Saved entries
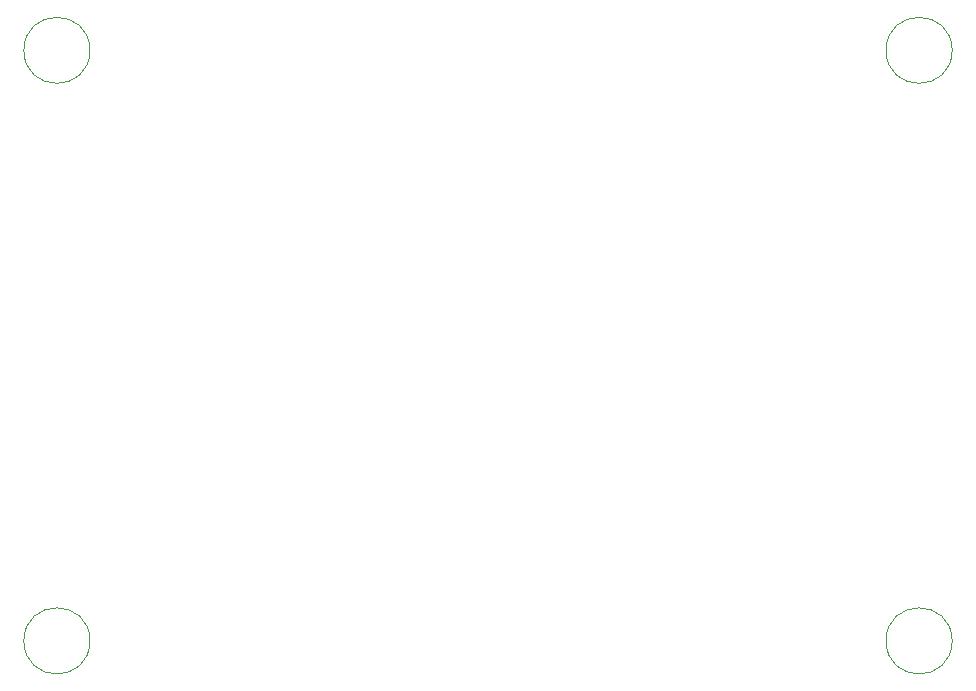
<source format=gko>
G04*
G04 #@! TF.GenerationSoftware,Altium Limited,Altium Designer,21.6.4 (81)*
G04*
G04 Layer_Color=16711935*
%FSLAX44Y44*%
%MOMM*%
G71*
G04*
G04 #@! TF.SameCoordinates,DF600929-9F7D-4707-823E-D0FB3E8D8E71*
G04*
G04*
G04 #@! TF.FilePolarity,Positive*
G04*
G01*
G75*
%ADD13C,0.1000*%
D13*
X788000Y30000D02*
G03*
X788000Y30000I-28000J0D01*
G01*
Y530000D02*
G03*
X788000Y530000I-28000J0D01*
G01*
X58000D02*
G03*
X58000Y530000I-28000J0D01*
G01*
Y30000D02*
G03*
X58000Y30000I-28000J0D01*
G01*
M02*

</source>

Activity.
Keeping the pictures out, output the records from above exactly and completely.

Written response.
<source format=gko>
G04*
G04 #@! TF.GenerationSoftware,Altium Limited,Altium Designer,21.6.4 (81)*
G04*
G04 Layer_Color=16711935*
%FSLAX44Y44*%
%MOMM*%
G71*
G04*
G04 #@! TF.SameCoordinates,DF600929-9F7D-4707-823E-D0FB3E8D8E71*
G04*
G04*
G04 #@! TF.FilePolarity,Positive*
G04*
G01*
G75*
%ADD13C,0.1000*%
D13*
X788000Y30000D02*
G03*
X788000Y30000I-28000J0D01*
G01*
Y530000D02*
G03*
X788000Y530000I-28000J0D01*
G01*
X58000D02*
G03*
X58000Y530000I-28000J0D01*
G01*
Y30000D02*
G03*
X58000Y30000I-28000J0D01*
G01*
M02*

</source>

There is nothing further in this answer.